Petkovic Tennisleben war oft von Rastlosigkeit geprägt, von teils übermäßigem Ehrgeiz, von immer neuen Comebackanläufen. Vom Drang, mehr noch der Welt da draußen als sich selbst zu beweisen, „wie gut ich eigentlich bin“. Inzwischen aber sei sie so weit, „sich nicht dauernd Fragen zu stellen und Druck zu machen“, so Petkovic, „irgendwann passierte was Verrücktes für mich: Ich spielte Tennis nur noch in dem Bewusstsein, dass ich diesen Sport so wahnsinnig liebe.“ Sie habe auch Klarheit gefunden über ihr Profil: „Ich bin keine für den Schönheitspreis da draußen. Ich bin die Fighterin. Die Spielerin, die beißt und kratzt“, sagte sie, „es muss bei mir auf dem Court so eine Geschichte von Blut, Schweiß und Tränen sein.“

Ein bisschen zu bunt war es Petkovic auch geworden mit den Nebenschauplätzen, die sie gern als Gesprächspartnerin bei ihren Tennis-Reisen streifte. Sie erzählte zwar auch weiter über Gott und die Welt, über Musik, Politik, Kultur und Business, über die Grünen oder Science Fiction, aber halt nur noch in homöpathischen Dosen. „Ich hatte das Gefühl, in der Schublade der Exotin zu stecken. Als die etwas schräge Tussi“, sagt Petkovic.

□ □ □

Beantworte diese Fragen mithilfe des Auszugs über Petkovic:
1. In welchem Bewusstsein spielte Petkovic irgendwann nur noch Tennis?
2. Als was für eine Spielerin sieht sich Petkovic selbst?
3. In welcher Schublade fühlte sich Petkovic stecken?

(Transkribierter Seiteninhalt)
□ □ □

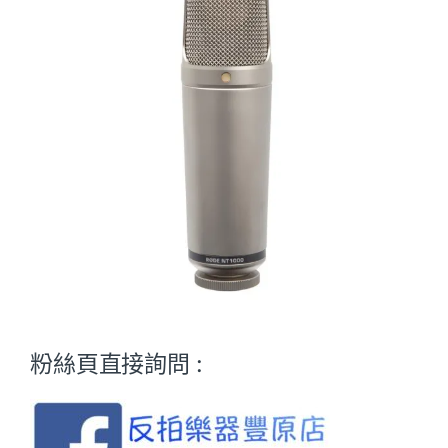
粉絲頁直接詢問 :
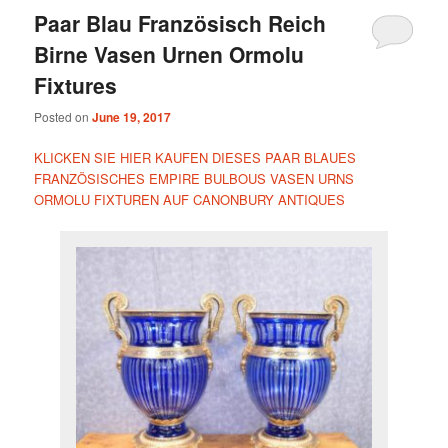
Paar Blau Französisch Reich
Birne Vasen Urnen Ormolu
Fixtures
Posted on
June 19, 2017
KLICKEN SIE HIER KAUFEN DIESES PAAR BLAUES
FRANZÖSISCHES EMPIRE BULBOUS VASEN URNS
ORMOLU FIXTUREN AUF CANONBURY ANTIQUES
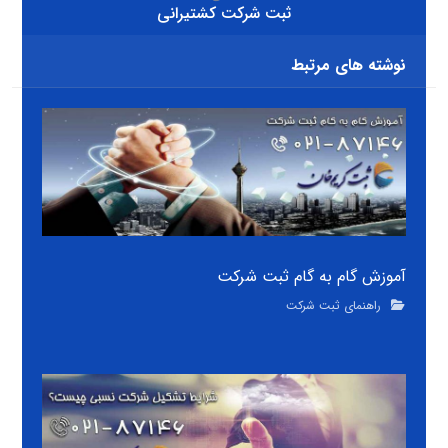
ثبت شرکت کشتیرانی
نوشته های مرتبط
آموزش گام به گام ثبت شرکت
راهنمای ثبت شرکت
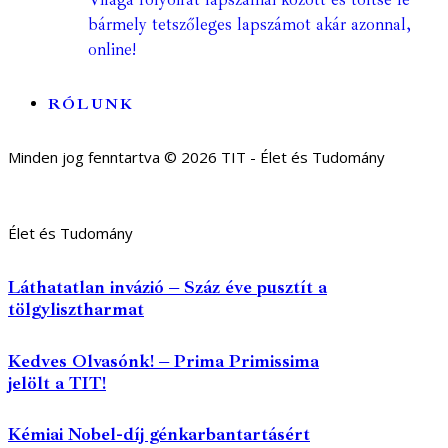
bármely tetszőleges lapszámot akár azonnal,
online!
RÓLUNK
Minden jog fenntartva © 2026 TIT - Élet és Tudomány
Élet és Tudomány
Láthatatlan invázió – Száz éve pusztít a
tölgylisztharmat
Kedves Olvasónk! – Prima Primissima
jelölt a TIT!
Kémiai Nobel-díj génkarbantartásért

□ □ □

» Lösung
1. In dem Bewusstsein, dass sie diesen Sport so wahnsinnig liebt.
2. Als Fighterin, als Spielerin, die beißt und kratzt.
3. In der Schublade der Exotin.